Reconnaître l’état de calamités agricoles

Le syndicat majoritaire et le Modef ont fait part, le 4 avril 2022, de leur souhait de voir déclencher très rapidement le fonds des calamités agricoles.Une requête que le premier ministre a déjà déposée le dimanche 3 avril, promettant l’ouverture d’un fonds d’urgence, si cela était nécessaire.

 

Le Modef demande par ailleurs une évaluation rapide des dégâts causés par le gel dans les territoires le plus touchés et souligne l’importance que l’État abonde le fonds des calamités agricoles à hauteur des besoins.

 

En parallèle, la FNSEA souhaite la mise en place des mécanismes habituels de soutien : prise en charge des cotisations sociales, dégrèvements fiscaux, ainsi que des apports de trésorerie pour les sinistrés.

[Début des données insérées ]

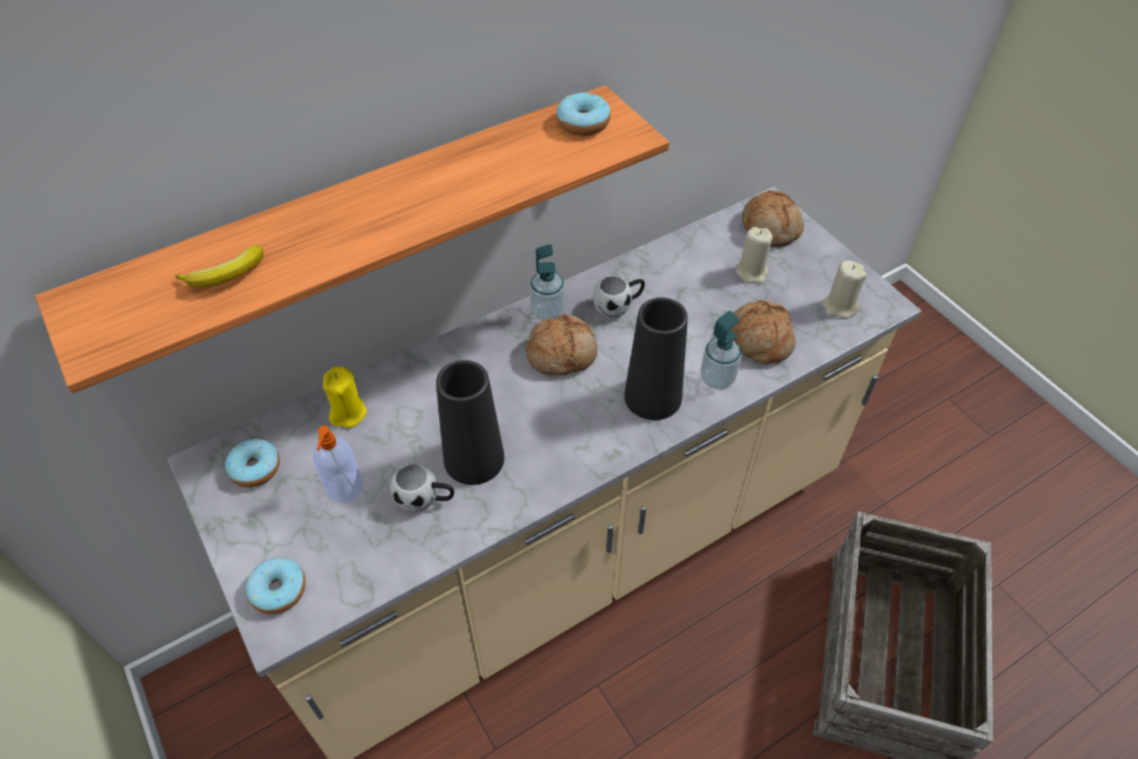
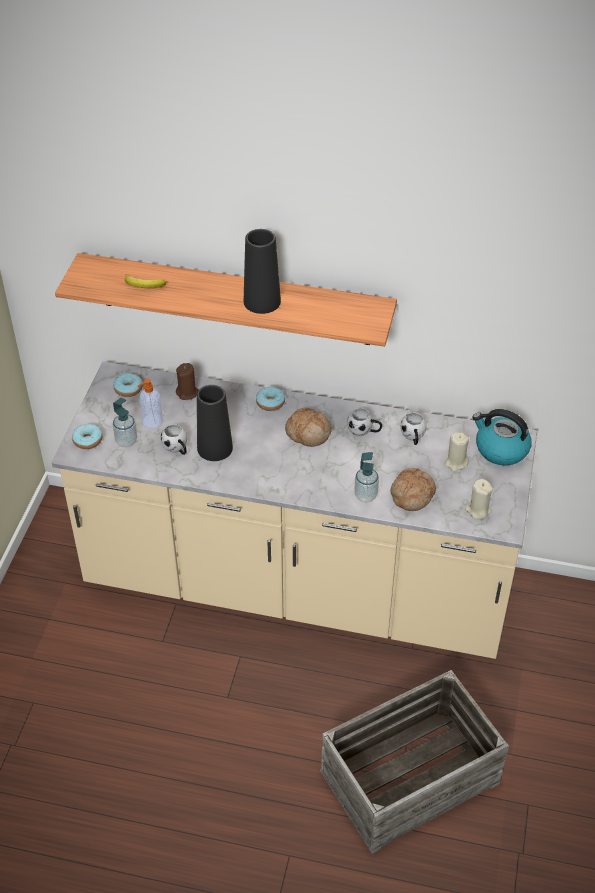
camera: 45 degrees right, 5 degrees down
(348, 413) = (187, 393): yellow candle -> brown candle
(548, 312) = (326, 410): soap dispenser -> soap dispenser (126, 441)
(583, 123) = (359, 310): donut -> donut (270, 403)
(653, 397) = (324, 481): black vase -> black vase (262, 301)
(676, 276) = (413, 437): none -> white mug
(771, 228) = (500, 449): bread -> kettle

Trouver des solutions pour l’avenir

La FNSEA souligne l’importance d’un « accompagnement humain à la mesure du désarroi qui frappe les agriculteurs ». Le syndicat rappelle également la nécessité de soutenir les investissements de prévention.

 

Le Modef, pour ce qui le concerne, se dit inquiet quant à la loi réformant les outils de gestion des risques, votée au début de l’année. Celle-ci ne prévoit « aucune progressivité des soutiens à l’assurance récolte en fonction de la structure et des revenus de ces dernières », ce qui pénaliserait ainsi certains producteurs.